Text block

* * *

Thinking reflectively
I’m Bryan Jimenez and I’m twenty four years old, I’m now graduating from the Fashion Institute of Technology. At FIT I met a very special person who I am now engaged to and we are working together on our fashion dream. During my student years at FIT I did a lot of internships that allowed me to network in fashion, photography, and art. Thanks to this new friendships I made throughout college I am showing a spring/summer ’21 “Ready to Wear” collection at New York Fashion Week. My fashion career has grown so much in just five years, from sewing at my room to having my own showroom. It’s unbelievable how far I’ve come. During this essay I will argue to myself on how I can become successful by changing the way I was thinking five years ago. Four things I would have done in the past would be to focus on school, on learning the basics of anything before going in too deep, on practicing more exercises, and appreciating everything I have in my hands now.
People say there’s no reason to go back on the past since nothing can be done or change, but I personally wish that a “going back to the past” machine existed. If I could go five years back on my life I would definitely focus more in school. During 2015 I was attending City Tech it was on my second semester, I had a part time job and I was also working on my clothing line. That entire year my least prioritized responsibility was school. I set work and my career goals before school, which was not good because I lost focus and I was not taking school serious so my grades immediately went from b’s to -c’s. Due to my grades going down I had to stay another year in City Tech to get my grades up so that FIT would accept me, which I felt like it was unnecessary because I had the chance to get good grades and I didn’t use it. If I had gotten better grades in college I probably would not have to take all these exams my job and college is now requiring me to take. If I was to speak to the kids in high school or college I would highly recommend them to focus on school. There’s nothing more important then school and that everything will fall into place as soon as school is done.

* * *

Say whether each statement agrees with the essay: (a) in 2015 the writer was attending City Tech; (b) the writer is showing a fall/winter collection at New York Fashion Week; (c) school was the writer's top priority in 2015. For each, answer yes or no and quote the exact words of the essay that decide it.

Supplied material
* * *

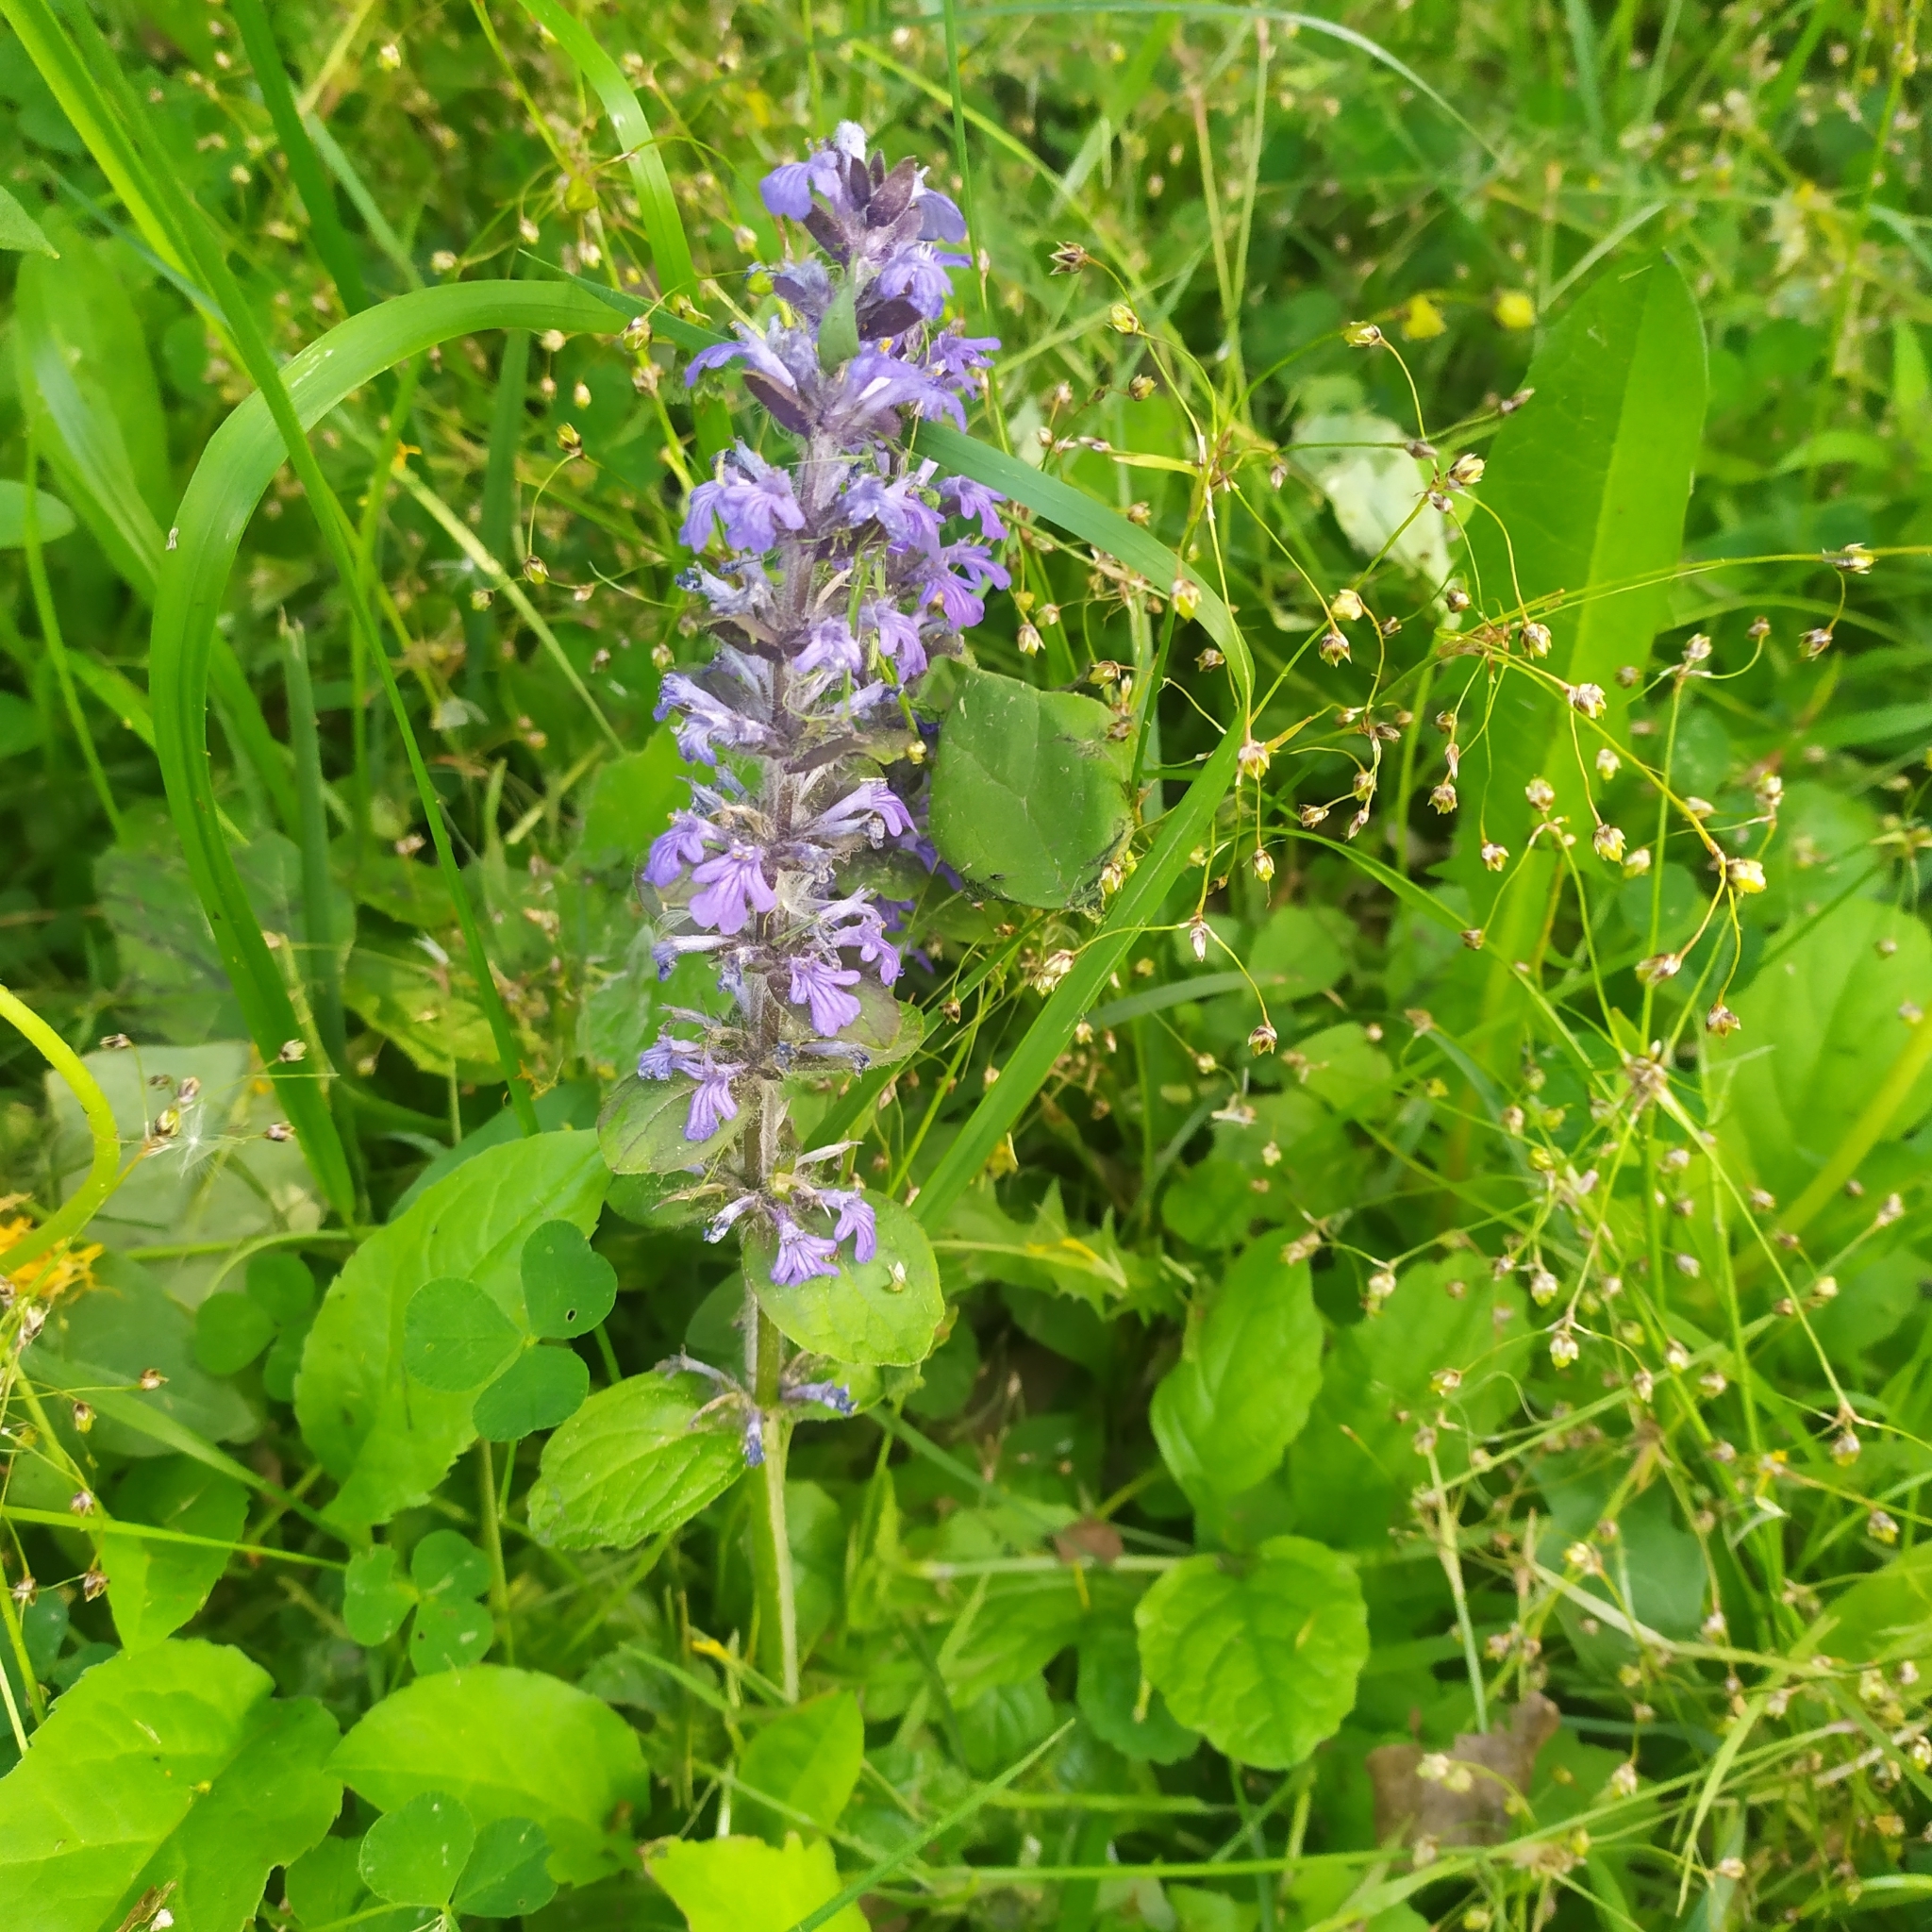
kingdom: Plantae
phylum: Tracheophyta
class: Magnoliopsida
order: Lamiales
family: Lamiaceae
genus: Ajuga
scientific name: Ajuga reptans
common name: Bugle
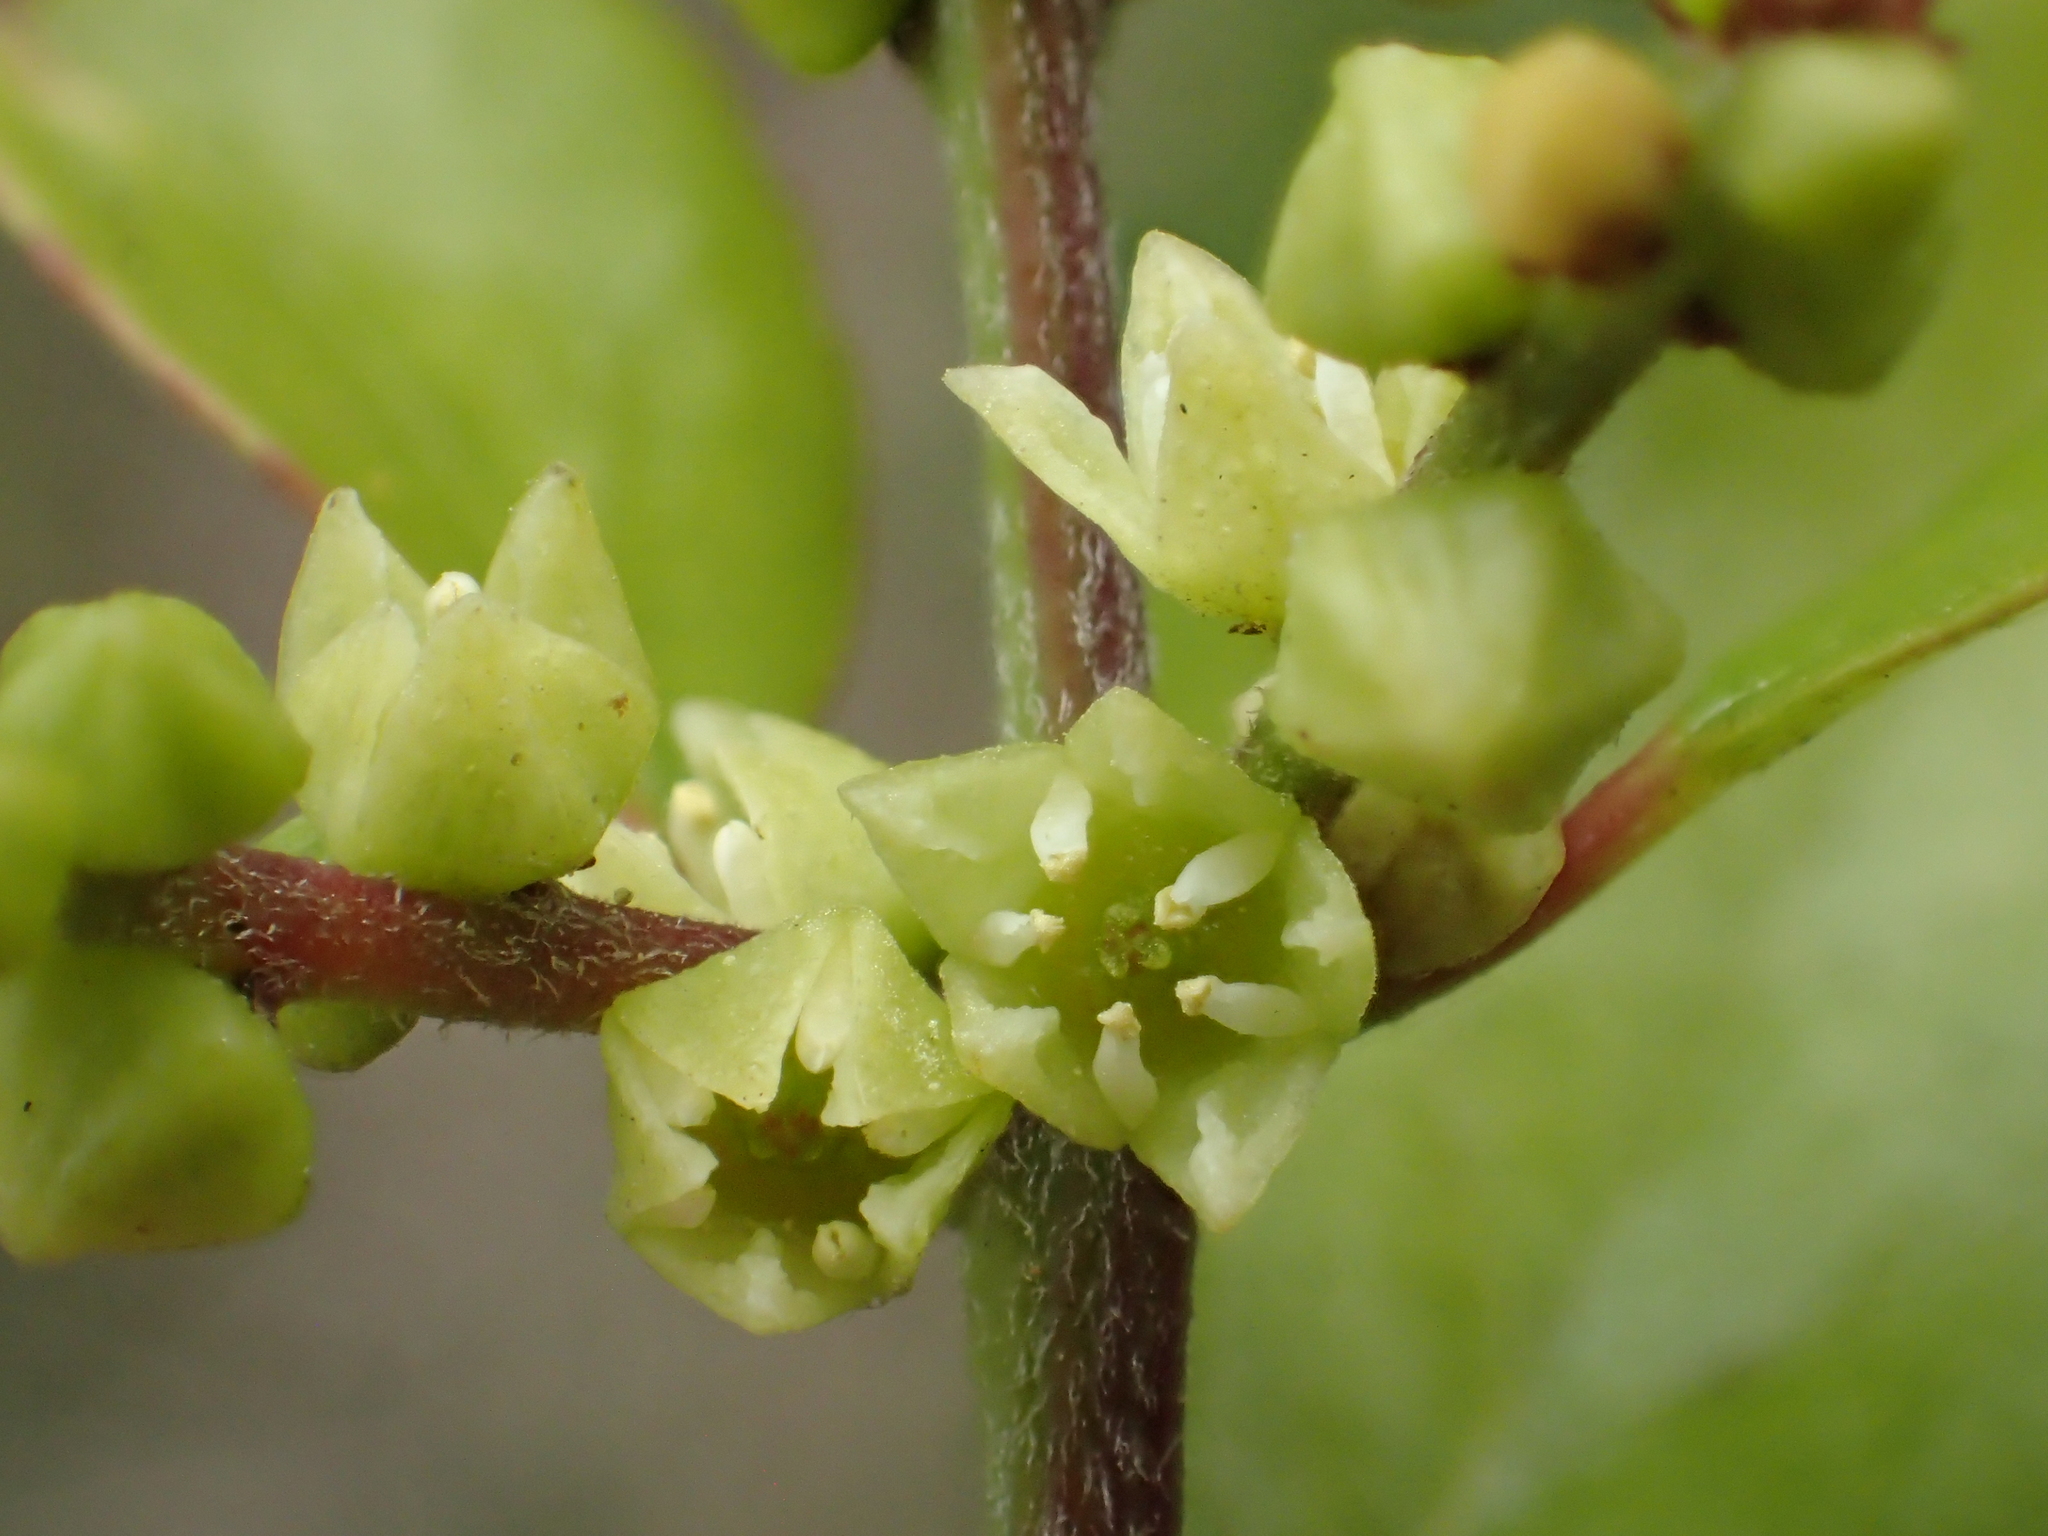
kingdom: Plantae
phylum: Tracheophyta
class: Magnoliopsida
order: Rosales
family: Rhamnaceae
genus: Sageretia
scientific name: Sageretia thea
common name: Pauper's-tea
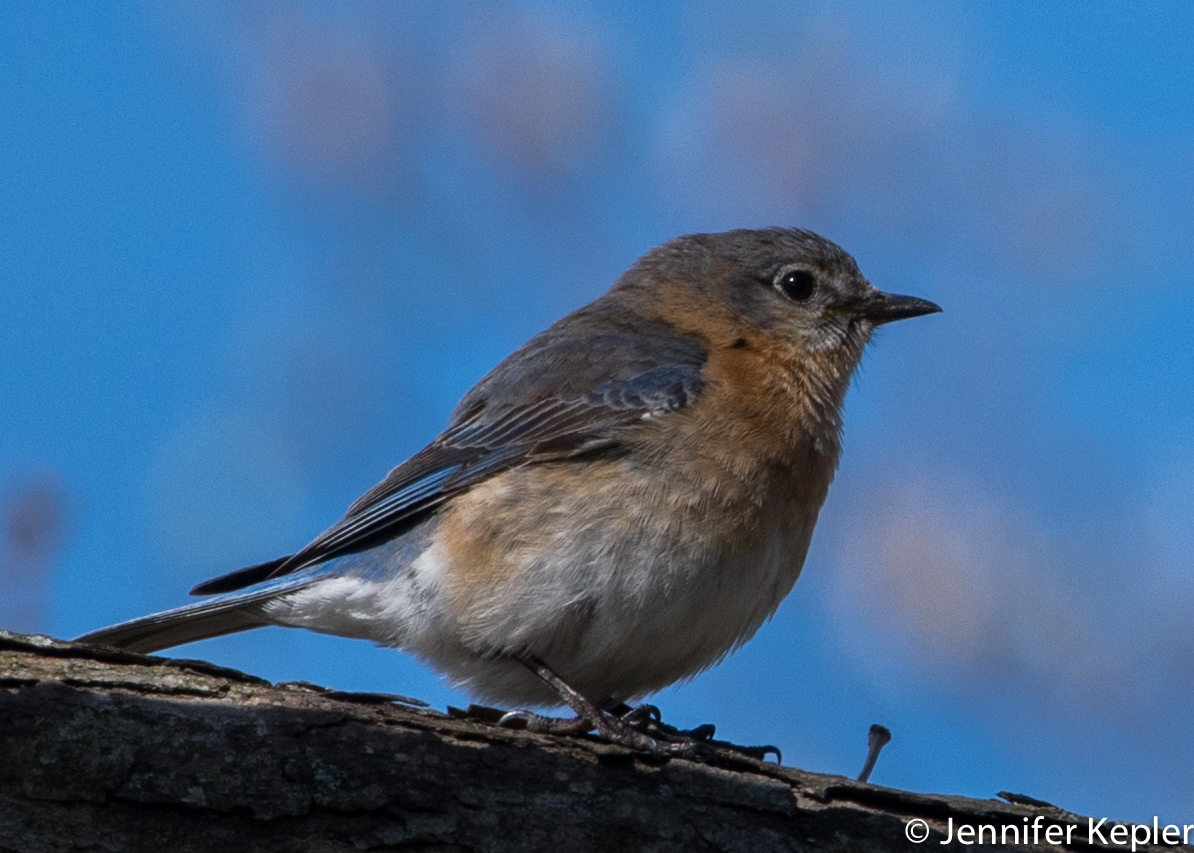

* * *

Task output
(a) Yes: "During 2015 I was attending City Tech"
(b) No: "I am showing a spring/summer ’21 “Ready to Wear” collection at New York Fashion Week"
(c) No: "That entire year my least prioritized responsibility was school."